Jorge Vilches

Epitafio de Ciudadanos

Ciudadanos se convirtió en un partido de arribistas y oportunistas cuando dio el salto a la política nacional. En el momento que se percibió que podía generar cargos y presupuestos llamaron a su puerta muchos ambiciosos. Incluso se pasaron a sus filas los despechados del PP. Hubo quien dijo que Cs era como la Agrupación al Servicio de la República, aquel grupo de Ortega, Marañón y Pérez de Ayala. El partido de Rivera era la modernidad, lo cool, el intelecto, el poder vestirse con la toga de la virtud, la creencia de pertenecer a una minoría salvadora de la patria y de la democracia. Era el atractivo de seguir a gente guapa con un cursillo de oratoria.

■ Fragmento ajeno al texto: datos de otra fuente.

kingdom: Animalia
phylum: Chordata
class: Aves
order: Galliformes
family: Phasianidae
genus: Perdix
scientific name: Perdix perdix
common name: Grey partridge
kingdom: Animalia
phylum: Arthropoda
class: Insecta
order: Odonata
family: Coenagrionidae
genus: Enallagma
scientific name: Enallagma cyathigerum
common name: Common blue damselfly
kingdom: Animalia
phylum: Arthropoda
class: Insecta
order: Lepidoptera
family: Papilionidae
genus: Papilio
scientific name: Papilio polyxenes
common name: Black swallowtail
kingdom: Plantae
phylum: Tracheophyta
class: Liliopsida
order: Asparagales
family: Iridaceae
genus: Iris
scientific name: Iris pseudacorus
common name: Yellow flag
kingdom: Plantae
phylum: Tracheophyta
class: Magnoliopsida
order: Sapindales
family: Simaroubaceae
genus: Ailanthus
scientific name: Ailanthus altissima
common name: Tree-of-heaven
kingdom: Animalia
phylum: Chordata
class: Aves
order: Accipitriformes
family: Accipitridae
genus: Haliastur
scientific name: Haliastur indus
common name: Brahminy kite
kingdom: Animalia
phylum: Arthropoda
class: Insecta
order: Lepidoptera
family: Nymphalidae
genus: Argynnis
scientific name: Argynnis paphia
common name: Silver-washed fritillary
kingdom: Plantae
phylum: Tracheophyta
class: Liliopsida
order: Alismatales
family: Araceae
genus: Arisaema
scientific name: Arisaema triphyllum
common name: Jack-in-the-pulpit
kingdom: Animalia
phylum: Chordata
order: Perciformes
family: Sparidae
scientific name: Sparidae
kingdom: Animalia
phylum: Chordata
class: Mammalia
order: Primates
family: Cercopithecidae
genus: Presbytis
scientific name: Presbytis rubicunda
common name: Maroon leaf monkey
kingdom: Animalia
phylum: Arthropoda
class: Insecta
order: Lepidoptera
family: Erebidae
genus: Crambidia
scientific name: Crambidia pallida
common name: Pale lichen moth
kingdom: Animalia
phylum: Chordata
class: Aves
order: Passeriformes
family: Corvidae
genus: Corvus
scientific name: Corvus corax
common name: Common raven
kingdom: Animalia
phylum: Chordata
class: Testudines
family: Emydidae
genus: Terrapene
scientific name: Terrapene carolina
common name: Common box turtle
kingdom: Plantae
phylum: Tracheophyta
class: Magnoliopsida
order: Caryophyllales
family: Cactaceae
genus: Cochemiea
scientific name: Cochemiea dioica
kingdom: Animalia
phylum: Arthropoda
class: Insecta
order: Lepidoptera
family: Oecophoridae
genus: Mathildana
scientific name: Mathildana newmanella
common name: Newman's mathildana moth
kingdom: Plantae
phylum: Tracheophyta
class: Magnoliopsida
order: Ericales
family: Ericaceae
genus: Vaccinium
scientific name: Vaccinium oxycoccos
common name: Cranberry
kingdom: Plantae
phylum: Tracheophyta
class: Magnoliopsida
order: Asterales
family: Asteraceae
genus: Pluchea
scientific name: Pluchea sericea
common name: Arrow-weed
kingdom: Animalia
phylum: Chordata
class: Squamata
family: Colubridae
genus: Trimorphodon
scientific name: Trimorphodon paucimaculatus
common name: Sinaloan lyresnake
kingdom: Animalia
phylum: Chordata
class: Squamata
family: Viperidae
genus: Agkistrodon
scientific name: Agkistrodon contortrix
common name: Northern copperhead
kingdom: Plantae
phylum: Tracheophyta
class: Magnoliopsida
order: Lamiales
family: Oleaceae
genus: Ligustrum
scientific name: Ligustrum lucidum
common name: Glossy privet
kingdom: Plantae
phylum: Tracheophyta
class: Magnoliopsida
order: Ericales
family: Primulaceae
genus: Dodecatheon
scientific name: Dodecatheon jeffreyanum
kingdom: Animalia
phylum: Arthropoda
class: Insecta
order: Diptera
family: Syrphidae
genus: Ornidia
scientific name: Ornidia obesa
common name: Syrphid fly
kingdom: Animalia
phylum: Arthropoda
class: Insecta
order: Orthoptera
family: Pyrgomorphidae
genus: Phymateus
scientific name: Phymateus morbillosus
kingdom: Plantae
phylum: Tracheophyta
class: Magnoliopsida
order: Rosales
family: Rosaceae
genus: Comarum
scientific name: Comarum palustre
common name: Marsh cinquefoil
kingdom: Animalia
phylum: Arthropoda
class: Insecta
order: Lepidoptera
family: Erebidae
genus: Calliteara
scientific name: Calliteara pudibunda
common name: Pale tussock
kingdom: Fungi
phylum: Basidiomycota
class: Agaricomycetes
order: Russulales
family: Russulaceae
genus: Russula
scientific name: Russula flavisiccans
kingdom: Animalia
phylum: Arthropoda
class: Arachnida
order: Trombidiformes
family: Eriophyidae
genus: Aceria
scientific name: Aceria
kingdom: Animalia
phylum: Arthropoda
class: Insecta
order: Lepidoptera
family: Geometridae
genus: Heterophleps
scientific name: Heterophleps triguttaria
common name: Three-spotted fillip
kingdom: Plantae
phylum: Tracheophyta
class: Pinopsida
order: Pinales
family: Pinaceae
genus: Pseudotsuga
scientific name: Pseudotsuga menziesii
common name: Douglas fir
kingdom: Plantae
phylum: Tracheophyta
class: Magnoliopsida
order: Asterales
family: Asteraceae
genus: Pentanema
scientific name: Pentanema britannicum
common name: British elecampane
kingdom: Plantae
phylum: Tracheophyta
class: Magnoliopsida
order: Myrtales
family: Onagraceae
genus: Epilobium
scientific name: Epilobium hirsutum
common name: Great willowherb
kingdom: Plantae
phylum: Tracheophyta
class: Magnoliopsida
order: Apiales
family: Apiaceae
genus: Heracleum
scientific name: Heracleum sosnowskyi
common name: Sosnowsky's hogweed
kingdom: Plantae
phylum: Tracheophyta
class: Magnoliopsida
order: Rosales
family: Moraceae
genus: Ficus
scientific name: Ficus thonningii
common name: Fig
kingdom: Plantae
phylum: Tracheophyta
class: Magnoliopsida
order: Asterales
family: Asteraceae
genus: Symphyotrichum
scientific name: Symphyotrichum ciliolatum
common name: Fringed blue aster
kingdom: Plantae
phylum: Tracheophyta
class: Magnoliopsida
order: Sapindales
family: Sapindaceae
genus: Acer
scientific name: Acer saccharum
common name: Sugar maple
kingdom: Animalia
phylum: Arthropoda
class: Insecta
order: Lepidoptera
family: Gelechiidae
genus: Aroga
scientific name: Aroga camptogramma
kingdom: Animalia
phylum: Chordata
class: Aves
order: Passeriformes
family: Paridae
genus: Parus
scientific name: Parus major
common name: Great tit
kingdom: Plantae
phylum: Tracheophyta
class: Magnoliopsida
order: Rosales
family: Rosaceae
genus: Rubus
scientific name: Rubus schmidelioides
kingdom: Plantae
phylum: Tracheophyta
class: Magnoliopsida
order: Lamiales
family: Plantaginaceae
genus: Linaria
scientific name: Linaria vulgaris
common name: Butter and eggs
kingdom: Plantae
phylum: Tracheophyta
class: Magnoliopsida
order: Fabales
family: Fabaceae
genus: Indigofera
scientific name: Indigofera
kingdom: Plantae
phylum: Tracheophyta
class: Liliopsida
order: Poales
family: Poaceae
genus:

Tampoco tenían ideología ni pensamiento. ¿Para qué? Bastaba con poner la palabra «centro» para desligarse de los desgastados partidos tradicionales. Cs quería un reclamo, no un compromiso. Por eso basculó en 2017 de la socialdemocracia al liberalismo social, ecologista y feminista; esto es, al progresismo sin bandera roja. Eso permitía a su gente sentirse moderna sin parecer un perroflauta. Era la «nueva política», etiqueta para un producto reciclado, como un jersey de Humana.

No había frase de los dirigentes de Cs que no fuera un reproche o un ataque al PP. «Los azules», decían, en contraposición a «los rojos». Esa era la España que tenía que desaparecer, las de los «dos bandos», como un imperativo histórico y moral para iniciar una regeneración que ellos, por supuesto, iban a encabezar. Sus dirigentes se paseaban por las teles denunciando la corrupción del PP de Rajoy desde altísimos valores universales, con no poca soberbia y esa superioridad moral del progresista bien vestido. Buscaban su nicho de votos como busca consumidores una marca de refrescos sin azúcar.

Cs estaba tan de moda que no le pasaban factura sus contradicciones y errores. Rivera dijo el 16 de septiembre de 2014 que suspender la autonomía de Cataluña ante el desafío independentista, como había propuesto Margallo, era «matar moscas a cañonazos». El 6 de julio de 2017, unos meses antes del golpe, dijo que había que «actualizar» la Constitución con un «corte federal». Es más; el 3 de septiembre de ese año se negó a aplicar el 155 porque ese artículo estaba «demonizado». La solución de Cs, con Arrimadas en Cataluña, fue proponer una moción de censura. Luego, animados por las encuestas, presionaron a Rajoy para celebrar pronto elecciones allí, y barrieron. Después llegó la espantada de Arrimadas, que fue el principio del fin. Entre medias, Rivera estuvo a punto de cumplir su sueño. Casi pudo gobernar con Pedro Sánchez en 2016, y superar al PP de Casado en abril de 2019. Fueron gatillazos centristas.

Al tiempo, el equipo de Pablo Casado giró al centro-derecha. No en vano, en las elecciones de noviembre se recuperó a costa de Cs, quedando su suculento millón de votos en la abstención. Acertó también en su negativa a la moción de censura de Abascal. El PP no es Vox, que representa a una derecha distinta aunque complementaria. Esto hizo que Cs se fuera desangrando. A la marcha de Rivera le siguió la de otros pesos pesados del partido. La imagen de derrota se paga en política. Nadie quiere votar a un partido desahuciado.

Arrimadas trató de evitar la fuga de su gente acercándose al poder, a Sánchez. Eso permitiría, creía, recuperar la sensación de utilidad y retener a los suyos con cargos. De ahí las cesiones gratuitas a Sánchez en el Congreso de los Diputados, y la conspiración para un golpe institucional en las autonomías. Toda la virtud de la que había hecho gala hasta 2019 se convirtió en mezquindad y ridículo, en apaño con los que cuestionan el orden constitucional. Triste final.